I have a dataframe like the following:
ID <- c(1, 1, 1, 2, 2, 3, 3, 3, 4, 4, 5)
Type <- c('A','B','C','B', 'C','A','B', 'C','A','C', 'C')
Value <- c(10, 11, 12, 1, 2, 100, 101, 102, -1, -2, -10)
df <- data.frame(ID, Type, Value)
My goal is a dataframe, which only has one row for each ID. But I would like to select the rows based on certain criteria / waterfall principle.
So type A is preferred, then type B, then type C. My goal is the following dataframe:
ID <- c(1, 2, 3, 4, 5)
Type <- c('A','B','A','A', 'C')
Value <- c(10, 1, 100, -1, -10)
df_goal <- data.frame(ID, Type, Value)
I thought aboubt pivoting into wide format and then use dplyr::coalesce
, but then I would loose the Type-column.

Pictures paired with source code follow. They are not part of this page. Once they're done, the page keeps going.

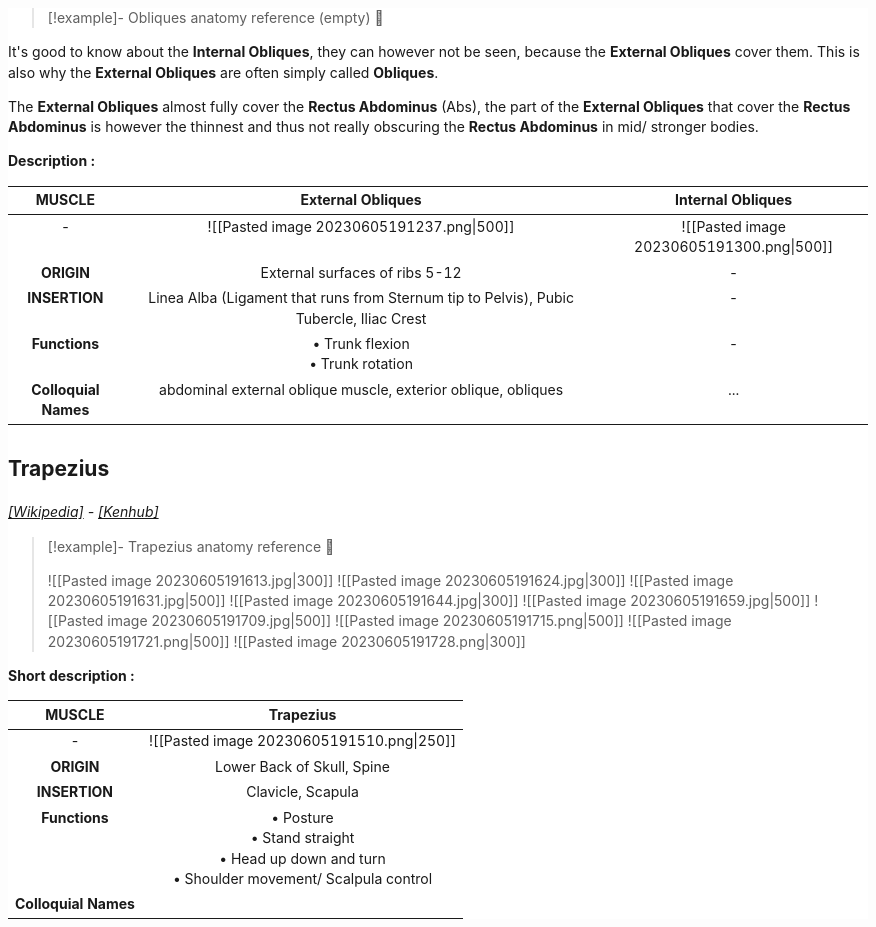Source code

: >[!example]- Obliques anatomy reference (empty) 🎴
>

It's good to know about the **Internal Obliques**, they can however not be seen, because the **External Obliques** cover them. This is also why the **External Obliques** are often simply called **Obliques**.

The **External Obliques** almost fully cover the **Rectus Abdominus** (Abs), the part of the **External Obliques** that cover the **Rectus Abdominus** is however the thinnest and thus not really obscuring the **Rectus Abdominus** in mid/ stronger bodies.


**Description :**

|MUSCLE|External Obliques|Internal Obliques
|:-:|:-:|:-:
|-|![[Pasted image 20230605191237.png\|500]]|![[Pasted image 20230605191300.png\|500]]
|**ORIGIN**|External surfaces of ribs 5-12|-
|**INSERTION**|Linea Alba (Ligament that runs from Sternum tip to Pelvis), Pubic Tubercle, Iliac Crest|-
|**Functions**|• Trunk flexion<br>• Trunk rotation|-
|**Colloquial Names**|abdominal external oblique muscle, exterior oblique, obliques|...


## Trapezius
_[[Wikipedia]](https://en.wikipedia.org/wiki/Trapezius) - [[Kenhub]](https://www.kenhub.com/en/library/anatomy/trapezius-muscle)_

>[!example]- Trapezius anatomy reference 🎴
>
>![[Pasted image 20230605191613.jpg|300]]
>![[Pasted image 20230605191624.jpg|300]]
>![[Pasted image 20230605191631.jpg|500]]
>![[Pasted image 20230605191644.jpg|300]]
>![[Pasted image 20230605191659.jpg|500]]
>![[Pasted image 20230605191709.jpg|500]]
>![[Pasted image 20230605191715.png|500]]
>![[Pasted image 20230605191721.png|500]]
>![[Pasted image 20230605191728.png|300]]

**Short description :**

|MUSCLE|Trapezius 
|:-:|:-:
|-|![[Pasted image 20230605191510.png\|250]]|![[Pasted image 20230605191526.png\|400]]
|**ORIGIN**|Lower Back of Skull, Spine
|**INSERTION**|Clavicle, Scapula
|**Functions**|• Posture<br>• Stand straight<br>• Head up down and turn<br>• Shoulder movement/ Scalpula control
|**Colloquial Names**|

I am pretty sure there is a solution using dplyr::group_by
and dplyr::summarise
. Initially I also thought about using dplyr::if_else
in a dplyr::filter
statement, but this is not possible I think.
Any help is appreciated!
CodePudding user response:
In dplyr
, use slice_min
, which by default filters the minimum value by group ordered by a variable (here Type
, which is sorted by alphabetical order).
library(dplyr)
df %>%
group_by(ID) %>%
slice_min(Type)
# A tibble: 5 × 3
# Groups: ID [5]
ID Type Value
<dbl> <chr> <dbl>
1 1 A 10
2 2 B 1
3 3 A 100
4 4 A -1
5 5 C -10
In base R:
df[with(df, Type == ave(Type, ID, FUN = min)), ]
CodePudding user response:
data.table solution
library(data.table)
setDT(df) # make it a data.table if it is not yet
setkey(df, Type) # set the key on Type
df[, .SD[1L], by = ID] # subset the first value per ID
# ID Type Value
# 1: 1 A 10
# 2: 3 A 100
# 3: 4 A -1
# 4: 2 B 1
# 5: 5 C -10